Pincer Grasp

Activities to help develop pincer grasp

Pincer Grasp

The development of grasp is influenced by a child’s growing interest in objects and desire to hold them.  The pincer grasp is an essential grasp to develop as it is the basis for many functional tasks e.g. fastenings and tool use e.g. pencil grasp.  The activity ideas below aim to develop pincer grip. 

Activity Ideas

  • Cut out the thumb and index finger of an old glove and get your child to do things with these fingers only e.g. unwrap a sweetie or pop the bubbles in a piece of bubble wrap.

   

  • Fill a bowl with a mix of dried pasta, raisins, dried beans, marbles, buttons etc and then ask your child to sort them into jars and cups. Also give your child small food items for snack or cut food up small when they are finger feeding.  Try grapes, raisins, apple, carrot etc.  They could help you to dish the snack out into a bowl or onto a plate.
  • Get your child to scribble on paper (with short chunky crayons) or the pavement (with short chunky chalks).
  • Playdough – hide small toys in the playdough (see below for homemade playdough recipe) and have your child find them and pull them out, you could use marbles or 5p pieces.  Making small balls with the playdough and flick them to a goal.

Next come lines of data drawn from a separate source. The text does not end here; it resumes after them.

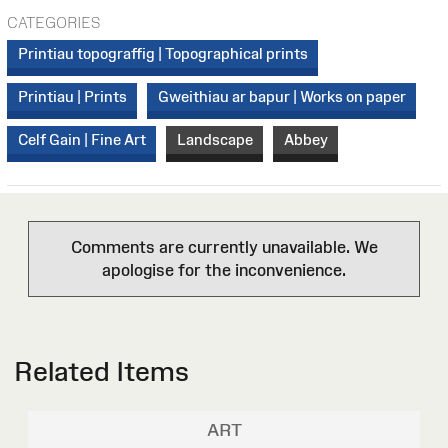
CATEGORIES
Printiau topograffig | Topographical prints
Printiau | Prints
Gweithiau ar bapur | Works on paper
Celf Gain | Fine Art
Landscape
Abbey
Comments are currently unavailable. We
apologise for the inconvenience.
Related Items
ART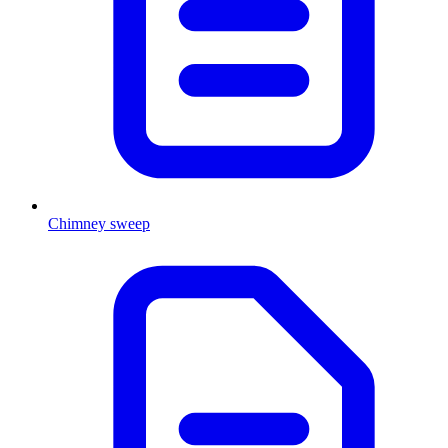
Chimney sweep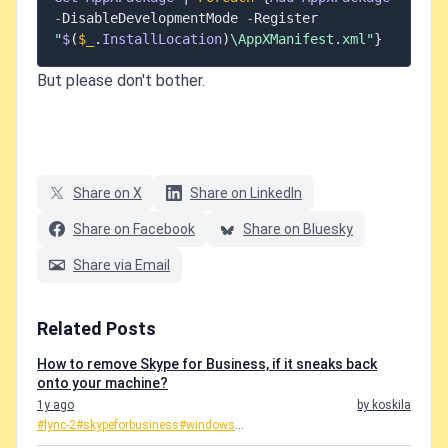
-
DisableDevelopmentMode 
-
Register 
"
$
(
$_
.
InstallLocation
)
\AppXManifest.xml"
}
But please don't bother.
Share on X
Share on LinkedIn
Share on Facebook
Share on Bluesky
Share via Email
Related Posts
How to remove Skype for Business, if it sneaks back
onto your machine?
1y ago
by koskila
#lync-2
#skypeforbusiness
#windows
...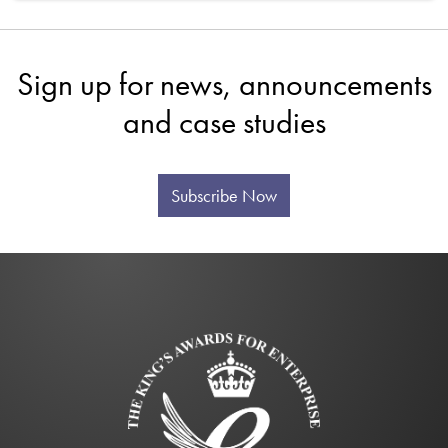
Sign up for news, announcements
and case studies
Subscribe Now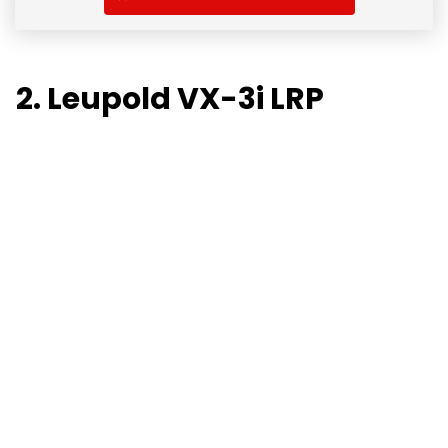
2. Leupold VX-3i LRP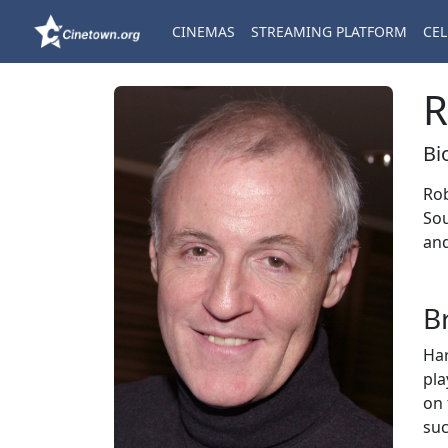
CINEMAS
STREAMING PLATFORM
CEL
R
Bi
Rob
Sou
and
B
Har
pl
on 
suc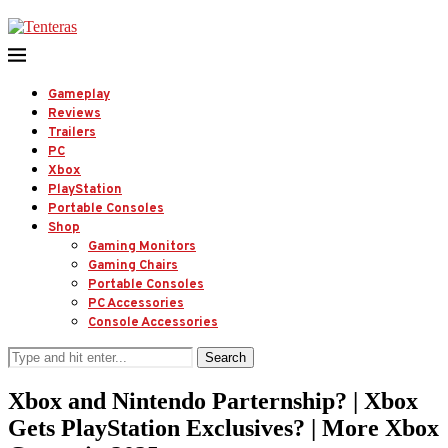
Gameplay
Reviews
Trailers
PC
Xbox
PlayStation
Portable Consoles
Shop
Gaming Monitors
Gaming Chairs
Portable Consoles
PC Accessories
Console Accessories
Search
Xbox and Nintendo Parternship? | Xbox
Gets PlayStation Exclusives? | More Xbox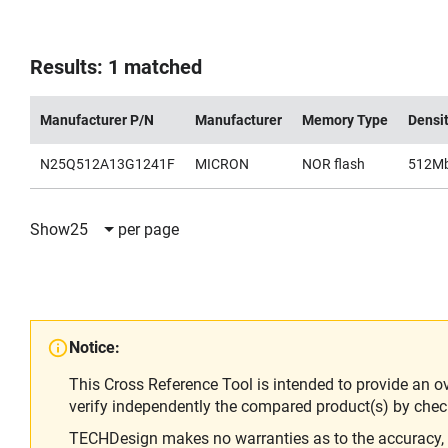
Results: 1 matched
Manufacturer P/N
Manufacturer
Memory Type
Densi
N25Q512A13G1241F
MICRON
NOR flash
512M
Show
25
per page
Notice:
This Cross Reference Tool is intended to provide an o
verify independently the compared product(s) by chec
TECHDesign makes no warranties as to the accuracy, equ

  • Tongs and tweezers - Pick up items using tweezers and salad/kitchen tongs. Start with tongs and larger items e.g. balls of cotton wool or balled up tin foil or paper and move onto smaller items with tweezers.

Further Activity Ideas

  • Threading - use cotton reels and laces, dried pasta tubes and wool, large beads (or drinking/craft straws cut into pieces) and buttons onto thinner laces, lacing cards (or a piece of card with holes punched into it).  Encourage your child to hold the lace and the item being threaded between “Tommy Thumb and Peter Pointer”.
   
  • Coin Races - ask your child to place coins in a piggy bank (or a box with a slot cut in the lid).  Encourage your child to pick up the coins with their “Tommy” thumb and “Peter Pointer” finger and use their helping hand to hold the piggy bank.
  • Pegs Races – ask your child to place clothes pegs on the side of an ice-cream tub as fast as they can.  Encourage them to use their “Tommy” thumb and “Peter Pointer” finger to squeeze the pegs open.  They should use their dominant hand to hold the pegs and their helping hand to hold the tub.
  • Tongs and Tweezers - Pick up items using tweezers and salad/kitchen tongs. Start with tongs and larger items e.g. balls of cotton wool or balled up tin foil or paper and move onto smaller items with tweezers.
  • Craft Activities – gluing and sticking are great fun.  You could make collages with pieces of a magazine, dried pasta, rice, wool, string, tissue paper etc.  Ripping and tearing and scrunching tissue paper is a great way to develop pincer grasp.